He'd expected to see Albus Dumbledore standing just outside his chambers.

He hadn't expected that his visitor would be a very pale and shaken Hermione Granger.

"What are you doing here?" he asked, more out of surprise than harshness. It was lucky, he supposed, that Hermione had rarely reacted to his acerbic tone.

"I was wondering if I could come in?" she asked neutrally, something about her eyes suggesting distraction -- or furtiveness. Snape frowned.

"Of course," he nodded, stepping back to let her enter his chambers. He closed the serpentine door behind her and watched narrowly as she loitered in the center of the sitting room, arms crossed and hugged close to her. "Now will you tell me what you're doing here?"

Hermione turned to look at him and he could see that she was troubled, much too serious and somber compared to the cheerful young woman he'd seen through the Floo fire only two days before.

"I...ah...needed to get out of the house," she confessed softly. "I needed place."

Snape raised an eyebrow. "I thought you had a party to attend at the Weasleys' this evening."

She exhaled, a quiet sound somewhere between a laugh and a sigh. "I did but I don't think they'll be thrilled with me if I show up."

"I think they'll be less than thrilled if you don't," he countered. "I doubt Potter or the Weasleys will consider the night complete without you there." He snorted. "And Potter and you friend Weasley haven't been able to do anything more complicated than feed themselves in the last decade or so without you there to hold their hands."

"Not after what happened just a little bit ago." Hermione sighed again and dropped down into the extra chair that was wedged between the fireplace and the writing desk -- the chair she'd been claiming as 'hers' over the past several visits.

She gave him a look that spoke of the dread and shock and sadness he'd seen in her posture. "Harry and Ron...they know -- about us, I mean.

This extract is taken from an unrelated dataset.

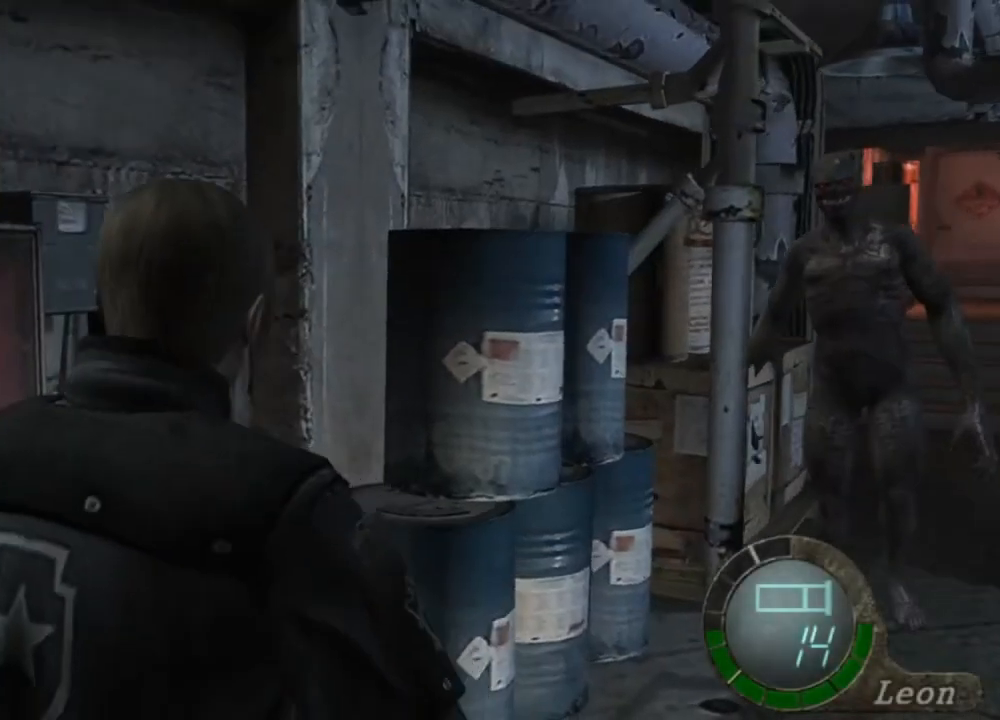
{"keys": ["tab"], "mouse": [], "events": [[434, "tab", "down"], [500, "s", "up"]]}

And we just had a lovely little chat about it, too," she added dryly, a touch of grim humor in her voice.

"Ah." Suddenly, everything about the scene made perfect sense to him. "And I'm assuming it wasn't your idea for them to know."

Hermione snorted. "Ah, no. At least, not tonight. I'd decided to hold off until after Christmas. They found out through Mrs. Weasley."

Snape scowled. "I was wondering how long she'd be able to keep her mouth shut. I see I gave her too much credit."

She waved a dismissive hand. "It wasn't her fault, really," she explained. "They overheard her talking with Mr. Weasley." Hermione leaned back in the chair, flicking her eyes up to catch Snape's. "I really wanted this to be a pleasant Christmas."

"I know," he said quietly. He laid a comforting hand on her shoulder, his fingers just brushing against the skin bared at gathered neckline of her blouse. "I am sorry."

Hermione settled back against the chair more comfortably, closing her eyes and taking another deep breath. Snape recognized it as one of her many coping tactics, taking time to let her mind process and start to make decisions. "So am I," she told him as she opened her eyes to look up at him. "But it can't be helped now. It does mean that my plans have changed a bit, though."


"Well, I'm definitely not going to the Weasleys' tonight," she explained resolutely, sensibly. "I'm certain there'd be a scene and, wouldn't be a very good idea tonight."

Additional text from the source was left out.